Vamos a ver otros detalles valiosos de la puesta en escena de Mann:
-El paisaje parece plegarse a los personajes que lo habitan, como si los reflejaran: un lugar yermo, ralo, desapacible e incoloro, con hondonadas y pedregoso, lo mismo que la casucha horripilante en que viven y se esconden como sabandijas los desastrados y sucios Dock Tobin y su banda.
-La pelea entre Jones y el forajido que obligó a desnudarse a la mujer, todo un ajuste de cuentas bien merecido, está mostrada de la misma brutal forma: es fea, nada “coreografiada”, los golpes no entran limpios, sino que hay agarrones, pisotones, manos en la cara, los dos personajes más en el piso que de pie. Una muestra cruel de cómo Jones termina cayendo –casi- a la par del otro, llegando casi hasta estrangularlo. A todo esto, el viejo Tobin (tío de Jones) se divierte como un chico ante el arranque de violencia desenfrenada de su sobrino, que vuelve a ser como él lo conocía. Llega a decir, después de presenciar gozoso la feroz paliza: “¡Link, le has dado vida a este viejo corazón!”. Este personaje de Tobin está jugado por el gran Lee J. Cobb (“Party girl”, “Los cuatro jinetes del Apocalipsis”, “Doce hombres en pugna”, “El exorcista”), caracterizando a un desquiciado y sentimental criminal que al final termina asumiéndose como un fantasma que se entrega sin esperanza a la muerte.
-El duelo entre Jones y su odiado primo Claude, en el pueblo fantasma, también tiene aquellas características: no sale “limpio”, sino que los dos personajes heridos se arrastran penosamente, y, finalmente tirados ambos en el piso, dirimen el pleito.
-El final de esa secuencia es magnífico: cuando Gary Cooper está a punto de marcharse de ese pueblo, con tres cadáveres a cuestas, aparece un mejicano, esposo de una mujer asesinada por uno de la banda de Tobin, y pregunta respetuosamente en español: “Señor, ¿qué pasó?”, a lo que Cooper sólo atina a responder: “I’m sorry” para luego irse. El mal, el sucio mal, la ambición desenfrenada ha llegado hasta allí y ha cobrado su víctima inocente. Para que no la olvidemos, Mann cierra la secuencia con este detalle que podría olvidársenos. El rostro cansado y resignado de Gary Cooper es perfecto para tal fin.

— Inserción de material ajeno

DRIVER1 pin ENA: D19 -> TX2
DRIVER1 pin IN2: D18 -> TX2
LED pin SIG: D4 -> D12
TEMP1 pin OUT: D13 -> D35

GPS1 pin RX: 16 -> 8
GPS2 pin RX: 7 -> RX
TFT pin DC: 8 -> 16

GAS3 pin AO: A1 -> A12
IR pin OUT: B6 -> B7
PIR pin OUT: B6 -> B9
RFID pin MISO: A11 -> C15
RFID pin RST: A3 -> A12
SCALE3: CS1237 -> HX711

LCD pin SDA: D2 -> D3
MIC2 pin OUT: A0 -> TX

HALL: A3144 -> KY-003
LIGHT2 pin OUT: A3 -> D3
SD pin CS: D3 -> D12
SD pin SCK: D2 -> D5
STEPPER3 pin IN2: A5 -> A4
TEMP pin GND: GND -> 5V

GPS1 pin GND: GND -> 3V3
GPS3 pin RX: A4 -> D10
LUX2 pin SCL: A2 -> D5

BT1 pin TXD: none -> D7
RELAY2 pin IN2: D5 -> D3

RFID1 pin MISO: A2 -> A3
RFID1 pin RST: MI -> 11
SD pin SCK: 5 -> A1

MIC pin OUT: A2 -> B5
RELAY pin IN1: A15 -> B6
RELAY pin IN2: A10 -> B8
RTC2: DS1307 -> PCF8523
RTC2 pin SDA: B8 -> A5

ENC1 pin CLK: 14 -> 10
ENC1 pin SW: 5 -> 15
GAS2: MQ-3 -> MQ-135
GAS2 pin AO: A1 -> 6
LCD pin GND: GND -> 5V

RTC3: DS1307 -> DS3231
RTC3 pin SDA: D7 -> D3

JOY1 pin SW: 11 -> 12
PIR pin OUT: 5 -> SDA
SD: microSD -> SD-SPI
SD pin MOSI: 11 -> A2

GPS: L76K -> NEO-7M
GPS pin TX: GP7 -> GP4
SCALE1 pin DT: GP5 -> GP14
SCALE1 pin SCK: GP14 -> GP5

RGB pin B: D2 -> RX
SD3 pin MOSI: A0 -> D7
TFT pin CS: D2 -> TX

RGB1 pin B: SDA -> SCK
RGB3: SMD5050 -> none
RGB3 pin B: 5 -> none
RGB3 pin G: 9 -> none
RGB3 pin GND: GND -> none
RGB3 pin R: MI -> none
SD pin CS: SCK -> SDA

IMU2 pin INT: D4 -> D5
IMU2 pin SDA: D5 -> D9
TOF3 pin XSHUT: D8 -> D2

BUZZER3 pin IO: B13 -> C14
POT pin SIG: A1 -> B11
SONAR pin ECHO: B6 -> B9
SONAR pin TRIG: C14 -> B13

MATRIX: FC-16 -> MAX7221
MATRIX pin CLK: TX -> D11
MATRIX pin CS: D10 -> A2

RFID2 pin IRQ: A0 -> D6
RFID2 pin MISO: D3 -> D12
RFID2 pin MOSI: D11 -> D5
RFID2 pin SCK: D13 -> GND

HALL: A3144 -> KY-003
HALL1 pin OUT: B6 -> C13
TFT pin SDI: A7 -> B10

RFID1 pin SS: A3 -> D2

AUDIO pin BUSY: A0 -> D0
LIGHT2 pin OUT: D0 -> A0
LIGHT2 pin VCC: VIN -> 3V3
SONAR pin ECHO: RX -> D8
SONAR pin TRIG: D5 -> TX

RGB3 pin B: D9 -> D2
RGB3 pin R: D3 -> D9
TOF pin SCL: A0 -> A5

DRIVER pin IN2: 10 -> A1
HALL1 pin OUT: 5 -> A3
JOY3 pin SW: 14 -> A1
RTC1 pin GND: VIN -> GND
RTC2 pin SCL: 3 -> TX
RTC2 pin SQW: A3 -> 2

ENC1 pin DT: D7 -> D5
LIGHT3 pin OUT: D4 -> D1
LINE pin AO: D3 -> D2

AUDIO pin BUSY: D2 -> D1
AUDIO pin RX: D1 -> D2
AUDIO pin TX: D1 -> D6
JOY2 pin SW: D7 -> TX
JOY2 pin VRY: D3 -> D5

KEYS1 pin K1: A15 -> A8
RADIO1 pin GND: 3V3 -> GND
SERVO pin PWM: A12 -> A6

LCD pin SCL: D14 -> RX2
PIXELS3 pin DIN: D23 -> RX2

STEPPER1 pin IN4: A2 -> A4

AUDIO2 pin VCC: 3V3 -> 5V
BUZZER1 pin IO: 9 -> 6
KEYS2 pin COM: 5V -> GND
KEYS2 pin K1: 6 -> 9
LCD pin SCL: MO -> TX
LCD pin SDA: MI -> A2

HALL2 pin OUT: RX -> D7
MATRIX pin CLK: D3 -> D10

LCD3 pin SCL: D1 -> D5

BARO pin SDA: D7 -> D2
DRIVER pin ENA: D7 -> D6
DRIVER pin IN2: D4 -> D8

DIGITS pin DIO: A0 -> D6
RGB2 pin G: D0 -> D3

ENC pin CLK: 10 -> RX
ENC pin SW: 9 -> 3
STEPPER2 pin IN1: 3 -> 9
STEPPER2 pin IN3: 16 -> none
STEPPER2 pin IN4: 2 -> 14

-Cuando Cooper se acerca por primera vez a la casucha–escondite de Tobin, Mann lo muestra desde lejos y en un travelling lateral, mostrando al personaje y luego a la casa donde llega. Intuimos que en esta hay vida, que alguien se esconde, cuando la vemos unida en el mismo plano junto a él. Lo mismo hacía Mann, por ejemplo en “Winchester 73”, donde en una misma toma vemos a los indios que atacan y los soldados replegados que se defienden, o en “The tin star”, donde los personajes dentro de un ámbito se ven acechados por los que están afuera, merced a la ubicuidad de los grandes ventanales. Mann no rompe la continuidad, los personajes están unidos y a la vez enfrentados.
La película nos muestra a un héroe que no coincide con los cánones del héroe de los westerns, no es el típico pistolero infalible del “farwest”, sino que con astucia y complicadamente, en inferioridad ante sus enemigos, no rehuye la pelea, salva a una mujer de toda una desgraciada vida y vence en el combate más difícil: ese que libra contra sí mismo. Ese es su heroísmo: no degradarse pudiendo hacerlo.
La realidad se parece a veces al cine, y otras veces es al revés. Pero esto es así: al rengo se lo conoce cuando camina, como dice el saber popular. Y al Héroe cuando evita caer de su condición, por confiar demasiado en sí mismo. Ser Héroe es estar incómodo en el mundo, como Jones en ese tren que no va a ninguna parte, porque el verdadero viaje para él es otro.